▶ **Work task 1**: List every Pratchett book that the comment thread below names by title.

▶ **Source document**:
All italics, all the time?
Damn, that didn’t work.
Fixed it.
Oh well.
Nanny Ogg’s Cookbook is brilliant, by the way.
Where’d your baseball correspondent go? I mean, I don’t really care for the Red Sox, but dang, forcing a 7th game with the chance to be the first team to ever come back from an 0-3 deficit to win an LCS. That’s incredible!
Baseball post here, crionna,
deceptively titled “Game Seven”
;p
hmmm link should have been Game Seven
preview is my friend…
Saw it. You’d think I’d have learned to at least read all of the day’s titles first, huh?
How’s the cold?
How’s the cold?
stuffy, achy, feverishy, and extra extra mucousy…feel like this guy
Actually, bought a new humidifyer last night, but not sure it did much good…and with that, I realize I’m jacking this thread…and back to Practhett…sorry Jes…
I actually really don’t like Terry Pratchett’s stuff. Pratchett consistently mistakes being clever and cute for being smart and funny, and as much as he’s been called “fantasy’s Douglas Adams,” he does less with actual fantasy concepts and tropes than he does simply tooling around with the various characters from previous books. I honestly don’t find the Ankh-Morpork Guard very interesting – certainly not interesting enough to warrant the three, four, five-plus books books Pratchett’s spent on them so far – or the witches or the university wizards, for that matter. That said, I liked Small Gods.
I found Postal to me merely an average Pratchett. I wrote in my blog:
I’ve not read PTerry for a bit. First I read was Mort (no, first I really got into was Mort; read Guards! Guards! first).
My favourite is still Lords and Ladies.
I’ve been lucky enough to be in bookshops on two occasions when Himself was a-signin’.
The other day I posted some links, including to some older British fan pictures, including the young Terry Pratchett and an anecdote of his from back in Sixties fandom here. (Also a picture of the 18-year-old-me, the year I was one of several people running the 1977 Worldcon, if anyone cares.)

▶ **Work task 2**: Reproduce the records from their start through the line containing "left shoulder: (970, 380, 16)", both ends included, with the requests unchanged. Multiply each keypoint coordinate and depth value in the answers by 1.7 and round to whole numbers, halves up. Leave the pictures out.

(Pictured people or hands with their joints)

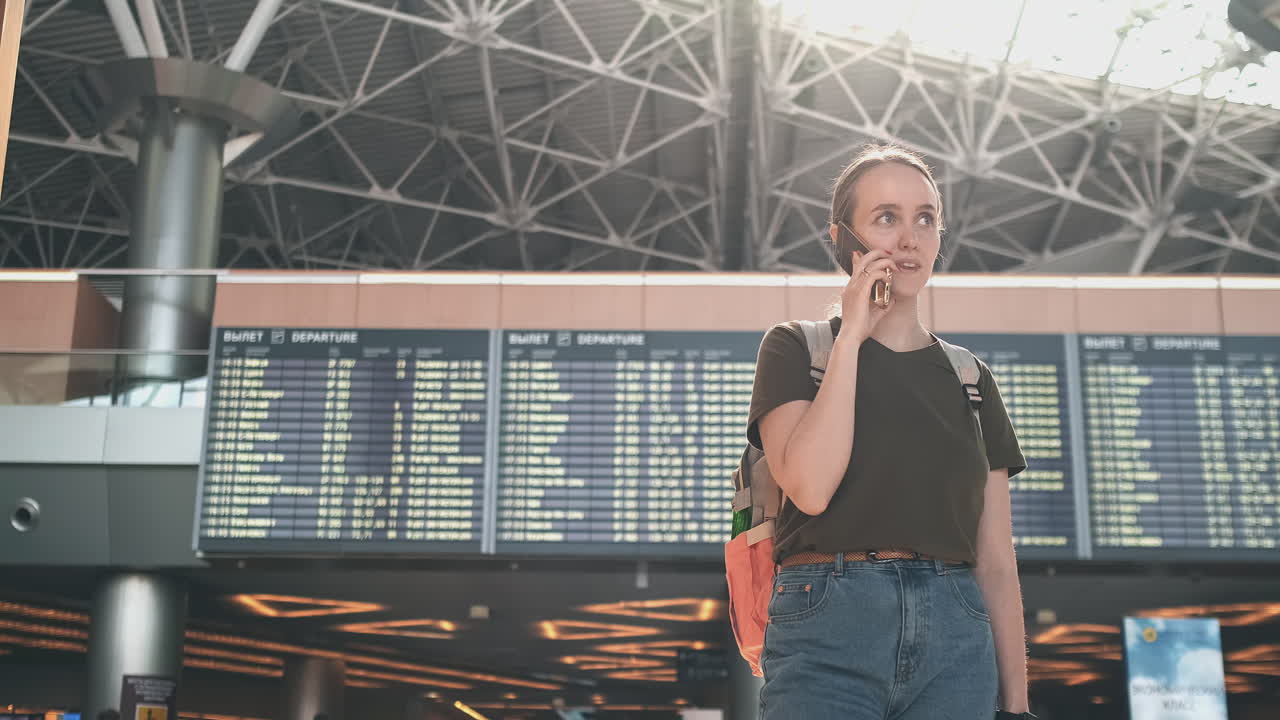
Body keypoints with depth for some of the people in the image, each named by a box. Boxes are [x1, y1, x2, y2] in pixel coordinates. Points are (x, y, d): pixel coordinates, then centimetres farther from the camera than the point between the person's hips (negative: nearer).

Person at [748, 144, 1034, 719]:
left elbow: (995, 561, 12)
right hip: (828, 626, -3)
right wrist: (851, 337, -6)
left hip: (954, 635, 3)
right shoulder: (793, 349, 6)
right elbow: (809, 486, -13)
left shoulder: (970, 380, 16)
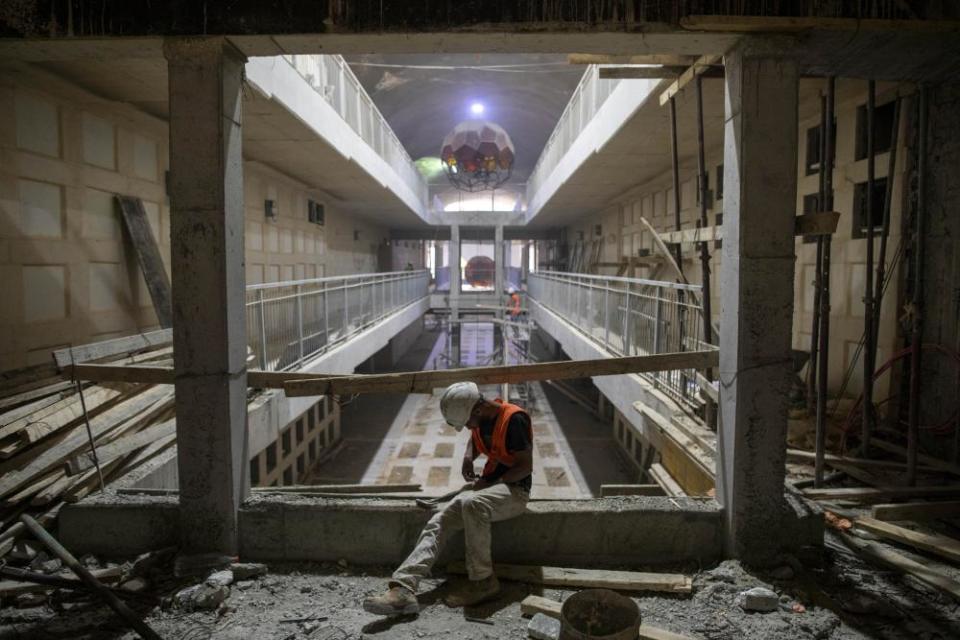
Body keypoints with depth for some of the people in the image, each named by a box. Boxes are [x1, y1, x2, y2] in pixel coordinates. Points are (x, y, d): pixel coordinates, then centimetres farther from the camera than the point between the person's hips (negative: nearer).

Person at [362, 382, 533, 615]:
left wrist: (490, 482, -16)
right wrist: (468, 458, 5)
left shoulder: (514, 420, -20)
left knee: (472, 503, -38)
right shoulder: (482, 420, 5)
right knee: (438, 523, -11)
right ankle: (403, 589, -22)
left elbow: (526, 466, -18)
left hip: (515, 490, -8)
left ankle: (483, 582, -25)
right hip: (489, 486, 8)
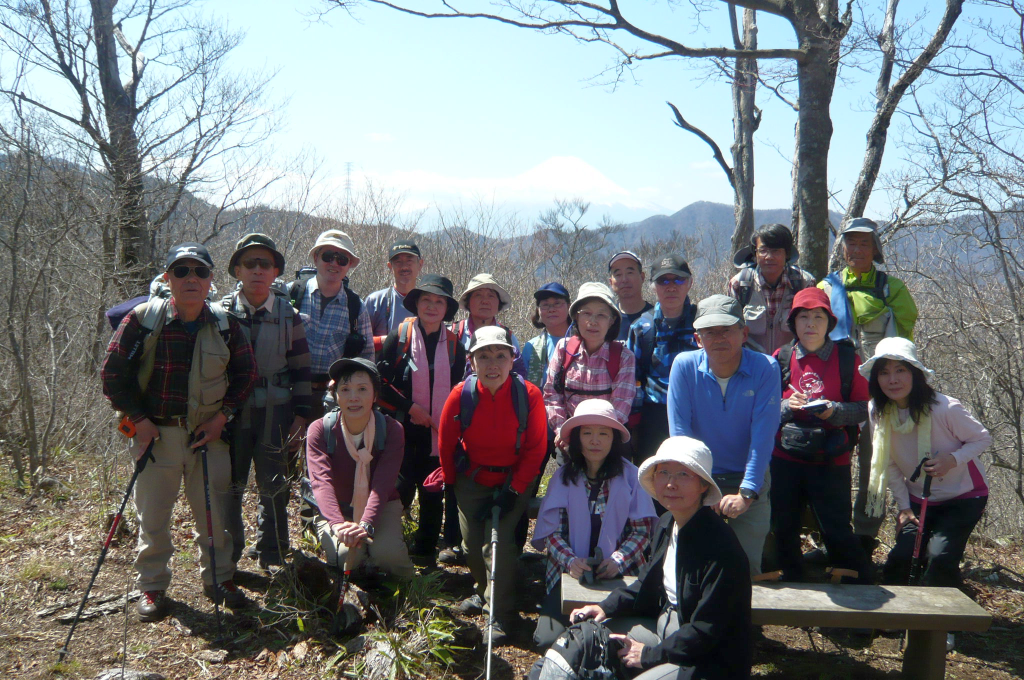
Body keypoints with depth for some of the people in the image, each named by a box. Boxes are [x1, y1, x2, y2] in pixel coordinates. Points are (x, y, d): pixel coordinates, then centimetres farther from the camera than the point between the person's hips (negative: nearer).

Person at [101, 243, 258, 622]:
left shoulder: (224, 326, -1)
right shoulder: (143, 319, -7)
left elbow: (245, 373, 9)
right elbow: (113, 371, -1)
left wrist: (223, 415, -1)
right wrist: (137, 418, -6)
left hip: (208, 433, 2)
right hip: (156, 433, -1)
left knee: (215, 510, 9)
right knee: (153, 514, 8)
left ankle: (219, 578, 28)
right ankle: (152, 586, 26)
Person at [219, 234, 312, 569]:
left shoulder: (288, 315, 4)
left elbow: (301, 369, 5)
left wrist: (300, 415, 1)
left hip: (275, 412, 0)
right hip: (232, 411, 0)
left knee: (273, 485, 5)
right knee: (229, 485, 6)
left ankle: (271, 556, 20)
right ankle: (226, 557, 22)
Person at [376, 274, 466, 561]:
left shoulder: (454, 344, 6)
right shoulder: (399, 336, -2)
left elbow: (457, 390, 11)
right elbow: (380, 380, -2)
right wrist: (409, 406, -10)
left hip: (439, 433, 3)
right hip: (404, 430, -2)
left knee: (433, 494, 9)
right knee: (402, 489, -3)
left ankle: (425, 550, 23)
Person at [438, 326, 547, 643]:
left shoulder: (529, 395, -22)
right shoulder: (461, 394, -18)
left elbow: (535, 449, -13)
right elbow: (446, 442, -2)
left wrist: (514, 490, -15)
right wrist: (450, 481, 6)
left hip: (513, 482, -3)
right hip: (471, 480, 3)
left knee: (499, 540, -16)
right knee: (471, 542, 10)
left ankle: (501, 615, 1)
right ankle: (485, 590, 40)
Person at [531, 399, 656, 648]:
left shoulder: (630, 476, -6)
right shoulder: (563, 476, -1)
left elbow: (642, 530, -1)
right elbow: (550, 532, -1)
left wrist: (618, 561, -15)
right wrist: (569, 561, -17)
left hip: (617, 574, -1)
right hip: (571, 572, 1)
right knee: (548, 635, -14)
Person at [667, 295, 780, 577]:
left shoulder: (765, 368, -12)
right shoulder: (684, 366, -10)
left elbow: (763, 434, -18)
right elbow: (679, 432, -12)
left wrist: (746, 493, -24)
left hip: (749, 481, 0)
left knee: (747, 569, 1)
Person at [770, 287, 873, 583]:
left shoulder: (847, 358, 1)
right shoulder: (781, 358, 4)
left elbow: (863, 408, 0)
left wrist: (835, 411, -18)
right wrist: (787, 406, -15)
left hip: (831, 461, -2)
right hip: (785, 459, 2)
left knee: (837, 532, 0)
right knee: (784, 529, 10)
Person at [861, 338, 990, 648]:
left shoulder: (946, 408, -26)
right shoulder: (878, 412, -12)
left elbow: (983, 438, -10)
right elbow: (890, 463, 0)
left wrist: (953, 459, -28)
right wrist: (904, 506, -4)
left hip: (963, 497, -3)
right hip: (918, 499, 3)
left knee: (941, 556, -21)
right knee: (902, 556, -14)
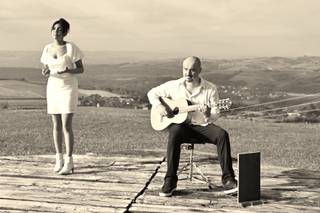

▶ **Exercise output 1**: Nanny Ogg's Cookbook, Small Gods, Postal, Mort, Guards! Guards!, Lords and Ladies

▶ **Exercise output 2**:
Body keypoints with depth for some of the people in the image, each named by a box. Boxes are [x1, y1, x2, y2] in pixel coordinates. Points are (x, y, d): pixel coordinates, then centimetres farther from the camera than the point between the person's hips (negative: nearer).

Person at [748, 144, 1034, 719]:
left elbow: (1692, 954, 20)
right hip: (1408, 1064, -5)
right wrist: (1447, 573, -10)
left hip: (1622, 1080, 5)
right shoulder: (1348, 593, 10)
right elbow: (1375, 826, -22)
left shoulder: (1649, 646, 27)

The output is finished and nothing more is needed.